No, this isn’t easy. Leadership is hard work. That’s why you make the big bucks. 🙂
Some tactics to help you resist the fix-it urge . . .
1. Identify your triggers.
- Are you fretting about something beyond your control and trying to relieve your discomfort by fixing something else? One CEO coaching client whose wife was in hospital found himself helping the company’s analysts with their spreadsheets.
- Are you disturbed by seeing others in avoidable pain? I’ve experienced this with my kids. When I find myself slipping down the empathic distress path, fixing things helps ease my discomfort.
- Do you sometimes think, “Argh, it’s faster for me to do it myself!”

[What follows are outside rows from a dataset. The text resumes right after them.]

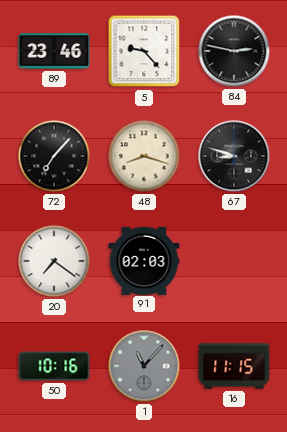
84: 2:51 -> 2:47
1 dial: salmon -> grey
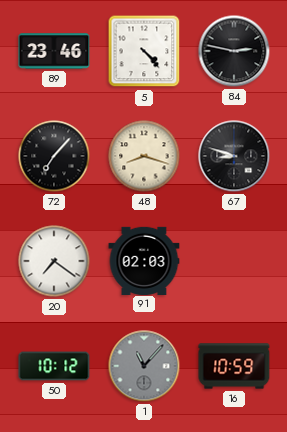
5: 9:23 -> 4:23
50: 10:16 -> 10:12
16: 11:15 -> 10:59
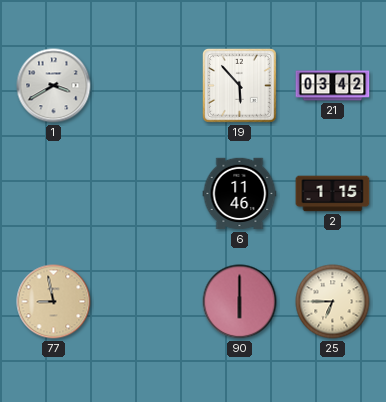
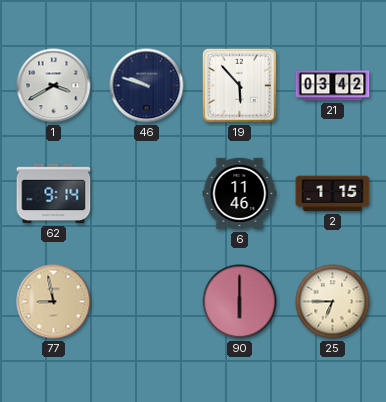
46: none -> 9:48
62: none -> 9:14
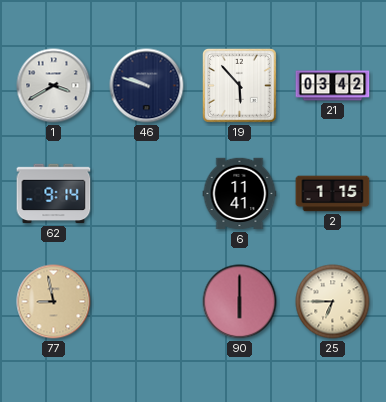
6: 11:46 -> 11:41
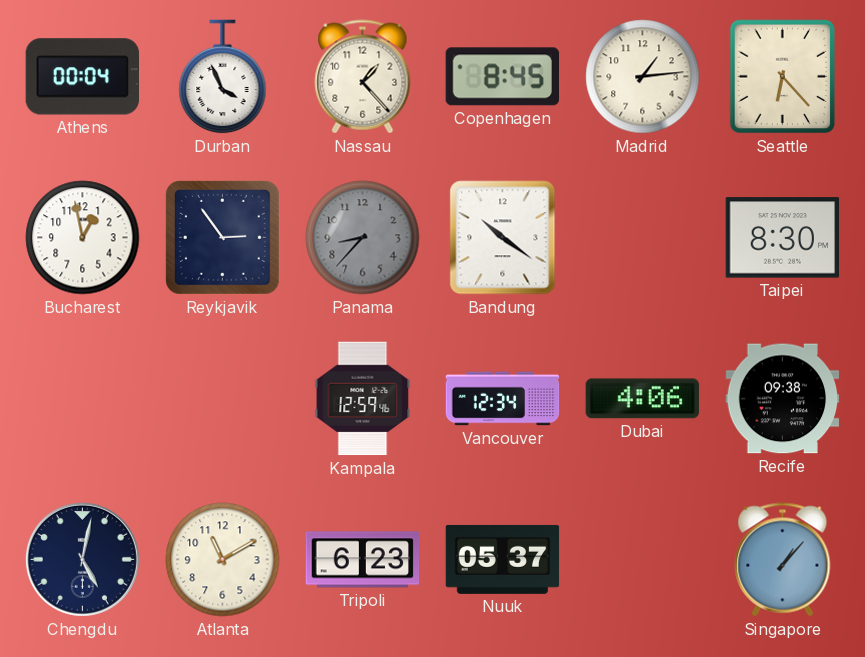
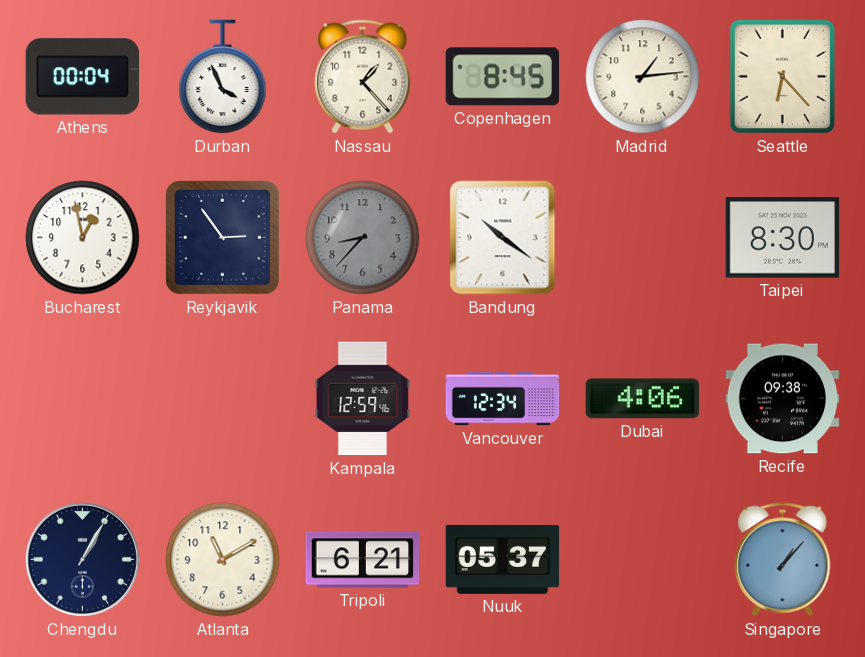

- Are you responding to an unconscious impulse to step up whenever you see a problem you can fix?
Take a breath, count to 10. Whatever works. Feel free to add a little self-compassion: “It’s completely understandable I want to do this. May I be kind to myself.”
3. Get Curious.
Ask: “What do you think?” Or “What would you like to see happen?”
Shift their perspective from the problem to the solution, so they start mapping their path forward.
4. And then . . . after you’ve helped them off the floor because they’ve fallen down in shock that you haven’t fixed . . . Listen, really listen to their answers.
5. Notice the impact on their confidence and engagement.
There’s no denying — fixing people’s problems feels rewarding in the short term.
But astute leaders learn it’s even more gratifying to inspire confidence and growth in others.
A leader’s job is not to do the work for others.
It’s to help others figure out how to do it for themselves, to get things done and to succeed beyond what they thought possible. ~ Simon Sinek
Especially for Leaders & Teams in Seniors Care.
From my umpteen years supporting leaders and teams in Seniors Care it’s become abundantly clear: you are really really good at getting things done. You need to be. There’s a lot to do.
And . . . there aren’t enough hours in the day for you to take care of everything. You need others to step up.
Except we teach people how to treat us. If you keep taking care of everything, you’re going to need to keep taking care of everything. You know, like that definition of insanity (doing the same thing over and over, expecting different results).
Leading your team includes letting them grow and take things on.
No, they may not even do it the same way as you (heaven forbid). And no, their results may not be as good as your’s, at least not the first few times. And . . . sometimes 80% is good enough.